Your road trip itinerary has *n* legs, each represented by a numeric distance in miles. You have *d* days to complete the road trip.

So the input to your algorithm is a list of numbers of length *n*: \([x_1, x_2, \ldots, x_n]\)

and the output is a \(d\) stopping points (each is an integer from 0 up to \(n\)): \([s_1, s_2, \ldots, s_d]\)

such that the sum of squares

\[\bigl(x_1 + \cdots + x_{s_1}\bigr)^2\quad +\quad \bigl(x_{s_1+1} + \cdots + s_{s_2}\bigr)^2\quad +\quad \cdots\quad +\quad \bigl( x_{s_{d-1}+1} + \cdots + x_{n} \bigr)^2 \]

is as small as possible.

**Tasks**

Devise an algorithm to determine the optimal road trip. Describe your algorithm in words, or using pseudocode, or both. It is

*your job*to describe your algorithm as simply and as clearly as possible.Analyze your algorithm and determine a big-Theta bound for the worst-case cost in terms of

*n*and*d*.

**Hints and Comments**

- The most important thing is that your algorithm is CORRECT and clearly explained. Correctness in this case means that your algorithm
*always*finds the optimal solution. This means that, if you think of a way of speeding up the algorithm, but you're not sure if it will still give the absolutely best solution every time,*don't do it*! - Of course, more points will be awarded to faster algorithms. You should try to make your algorithm as fast as possible in every case, particularly the worst case.
- Planning this trip is sort of like putting parentheses around the distances, grouping together each day. Try to solve this problem in a similar way to what we did for the matrix chain multiplication problem in class.
- Lao-tzu said, "The journey of a thousand miles begins with a single step". Similarly, the road trip of
*n*legs begins with a single day. You might want to structure your algorithm recursively by (at the top level) figuring out the optimal number of legs to take on day 1. - I am not sure what the asymptotically optimal algorithm for this problem is. However, I assure you that it can be done in polynomial-time (
*not*exponential) in terms of*n*and*d*. Do your best!
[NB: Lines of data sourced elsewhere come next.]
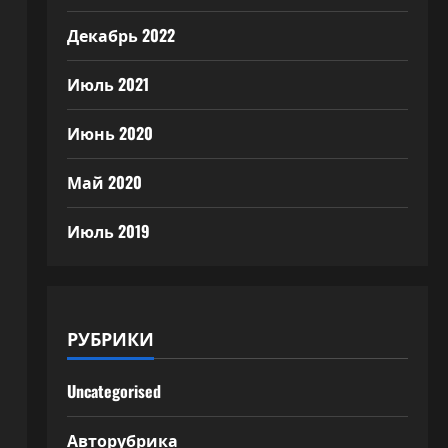
Декабрь 2022
Июль 2021
Июнь 2020
Май 2020
Июль 2019
РУБРИКИ
Uncategorised
Авторубрика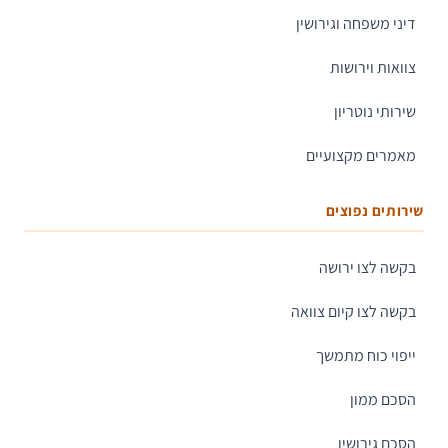
דיני משפחה וגירושין
צוואות וירושות
שירותי נוטריון
מאמרים מקצועיים
שירותים נפוצים
בקשה לצו ירושה
בקשה לצו קיום צוואה
ייפוי כוח מתמשך
הסכם ממון
הסכם גירושין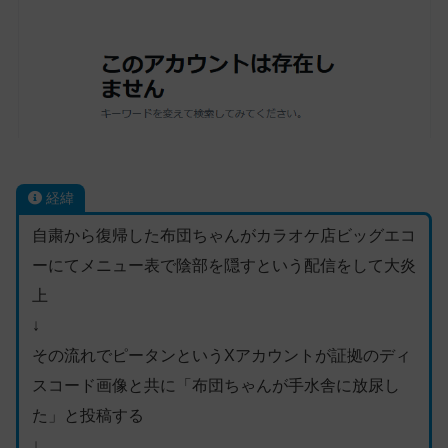
経緯
自粛から復帰した布団ちゃんがカラオケ店ビッグエコ
ーにてメニュー表で陰部を隠すという配信をして大炎
上
↓
その流れでピータンというXアカウントが証拠のディ
スコード画像と共に「布団ちゃんが手水舎に放尿し
た」と投稿する
↓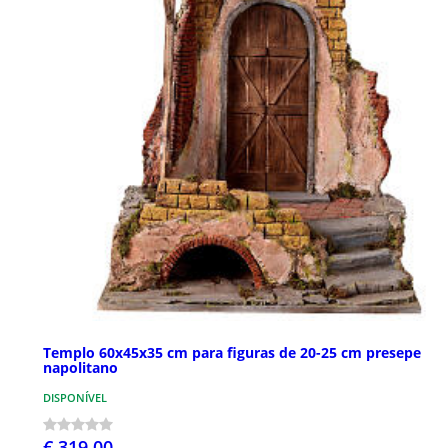
Templo 60x45x35 cm para figuras de 20-25 cm presepe
napolitano
DISPONÍVEL
€ 319,00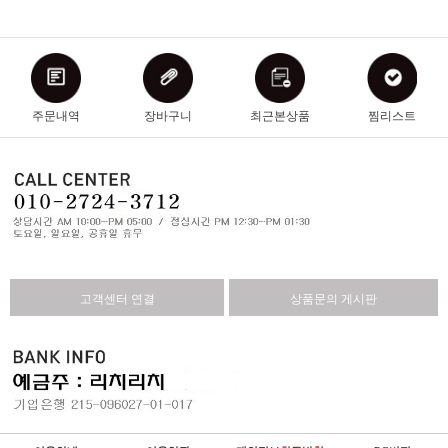
주문내역
장바구니
최근본상품
찜리스트
고객센터 연결
상품문의 게시판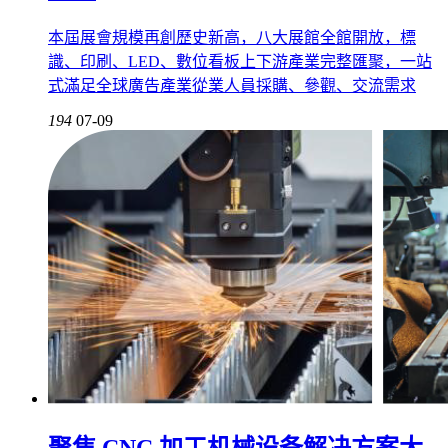
本屆展會規模再創歷史新高，八大展館全館開放，標
識、印刷、LED、數位看板上下游產業完整匯聚，一站
式滿足全球廣告產業從業人員採購、參觀、交流需求
194
07-09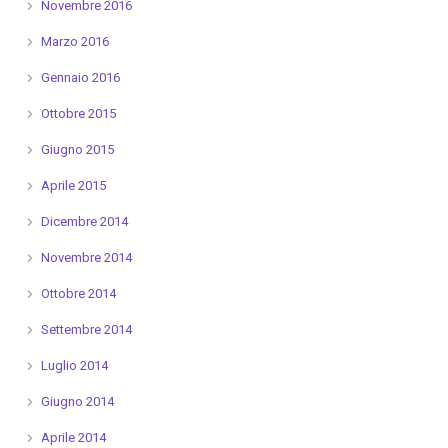
Novembre 2016
Marzo 2016
Gennaio 2016
Ottobre 2015
Giugno 2015
Aprile 2015
Dicembre 2014
Novembre 2014
Ottobre 2014
Settembre 2014
Luglio 2014
Giugno 2014
Aprile 2014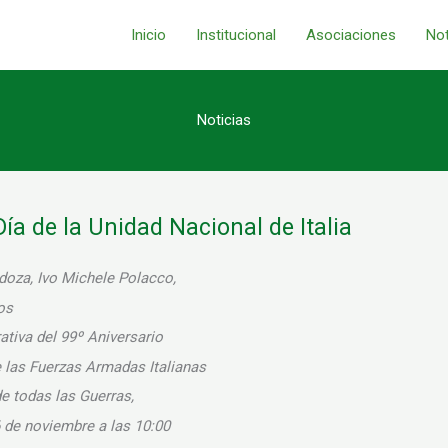
Inicio
Institucional
Asociaciones
Not
Noticias
ía de la Unidad Nacional de Italia
doza, Ivo Michele Polacco,
los
tiva del 99º Aniversario
e las Fuerzas Armadas Italianas
e todas las Guerras,
6 de noviembre a las 10:00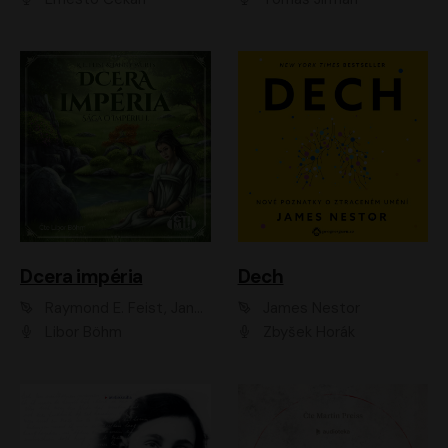
Dcera impéria
Dech
Raymond E. Feist, Janny Wurts
James Nestor
Libor Böhm
Zbyšek Horák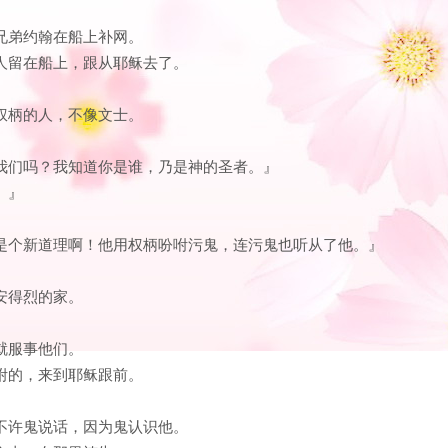
的兄弟约翰在船上补网。
工人留在船上，跟从耶稣去了。
有权柄的人，不像文士。
灭我们吗？我知道你是谁，乃是神的圣者。』
。』
？是个新道理啊！他用权柄吩咐污鬼，连污鬼也听从了他。』
和安得烈的家。
他就服事他们。
鬼附的，来到耶稣跟前。
，不许鬼说话，因为鬼认识他。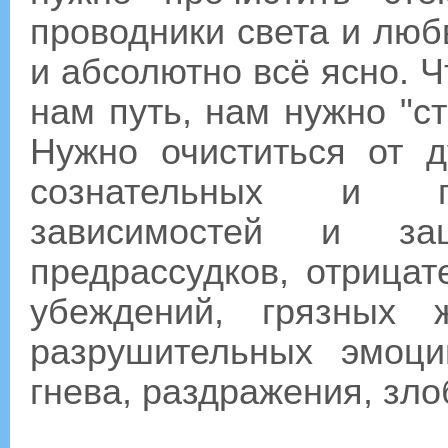
проводники света и любв
и абсолютно всё ясно. 
нам путь, нам нужно "ст
Нужно очиститься от 
сознательных и по
зависимостей и зац
предрассудков, отрица
убеждений, грязных 
разрушительных эмоци
гнева, раздражения, зло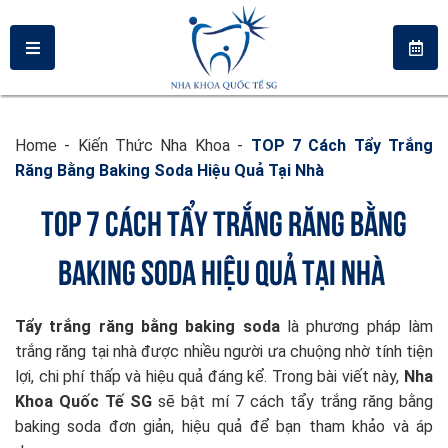
Home
-
Kiến Thức Nha Khoa
-
TOP 7 Cách Tẩy Trắng
Răng Bằng Baking Soda Hiệu Quả Tại Nhà
TOP 7 CÁCH TẨY TRẮNG RĂNG BẰNG
BAKING SODA HIỆU QUẢ TẠI NHÀ
Tẩy trắng răng bằng baking soda
là phương pháp làm
trắng răng tại nhà được nhiều người ưa chuộng nhờ tính tiện
lợi, chi phí thấp và hiệu quả đáng kể. Trong bài viết này,
Nha
Khoa Quốc Tế SG
sẽ bật mí 7 cách tẩy trắng răng bằng
baking soda đơn giản, hiệu quả để bạn tham khảo và áp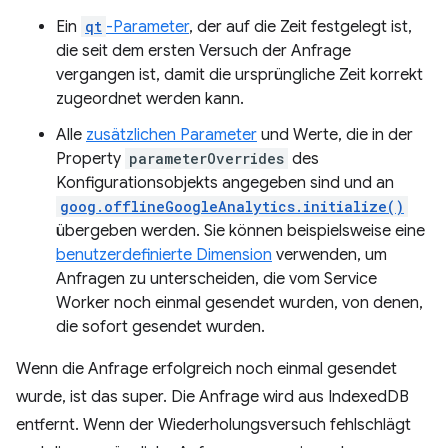
Ein
qt
-Parameter
, der auf die Zeit festgelegt ist,
die seit dem ersten Versuch der Anfrage
vergangen ist, damit die ursprüngliche Zeit korrekt
zugeordnet werden kann.
Alle
zusätzlichen Parameter
und Werte, die in der
Property
parameterOverrides
des
Konfigurationsobjekts angegeben sind und an
goog.offlineGoogleAnalytics.initialize()
übergeben werden. Sie können beispielsweise eine
benutzerdefinierte Dimension
verwenden, um
Anfragen zu unterscheiden, die vom Service
Worker noch einmal gesendet wurden, von denen,
die sofort gesendet wurden.
Wenn die Anfrage erfolgreich noch einmal gesendet
wurde, ist das super. Die Anfrage wird aus IndexedDB
entfernt. Wenn der Wiederholungsversuch fehlschlägt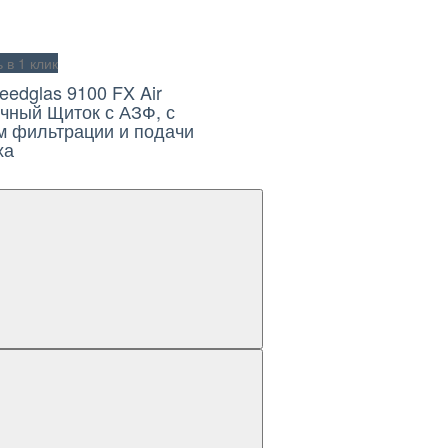
в 1 клик
eedglas 9100 FX Air
чный Щиток с АЗФ, с
м фильтрации и подачи
ха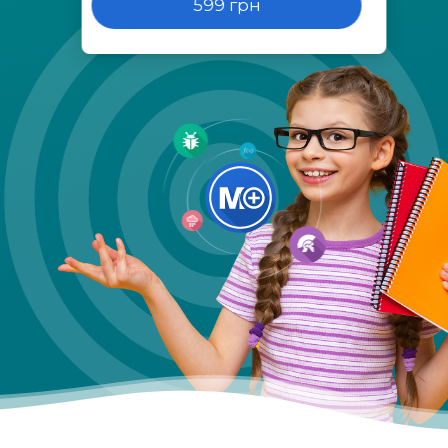
599 грн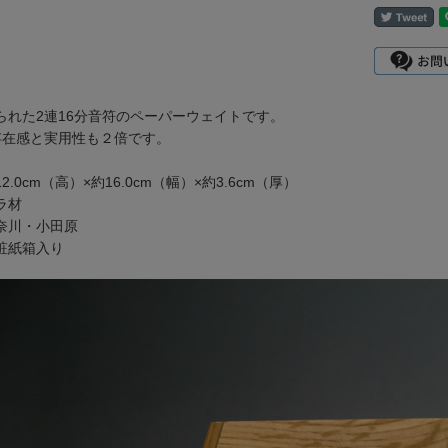
られた2連16分音符のペーパーウェイトです。
存在感と実用性も２倍です。
.0cm（高）×約16.0cm（幅）×約3.6cm（厚）
ラ材
奈川・小田原
粧紙箱入り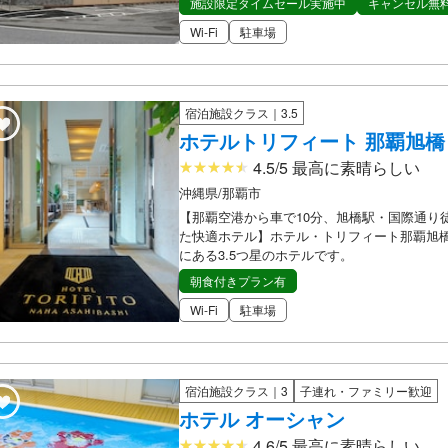
施設限定タイムセール実施中
キャンセル無
Wi-Fi
駐車場
宿泊施設クラス｜3.5
ホテルトリフィート 那覇旭橋
4.5/5 最高に素晴らしい
沖縄県/那覇市
【那覇空港から車で10分、旭橋駅・国際通り
た快適ホテル】ホテル・トリフィート那覇旭
にある3.5つ星のホテルです。
朝食付きプラン有
Wi-Fi
駐車場
宿泊施設クラス｜3
子連れ・ファミリー歓迎
ホテル オーシャン
4.6/5 最高に素晴らしい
Consider the following variant on the selection problem: Given a list *A* of *n* elements, and an integer *k*, find the *k*th largest DISTINCT element in *A*, counting from 0. This is like the original selection problem, but ignoring duplicated elements.

Show that, at least in the comparison model, there can't possibly be a \(O(n)\)-time algorithm for this modified selection problem that ignores duplicate elements.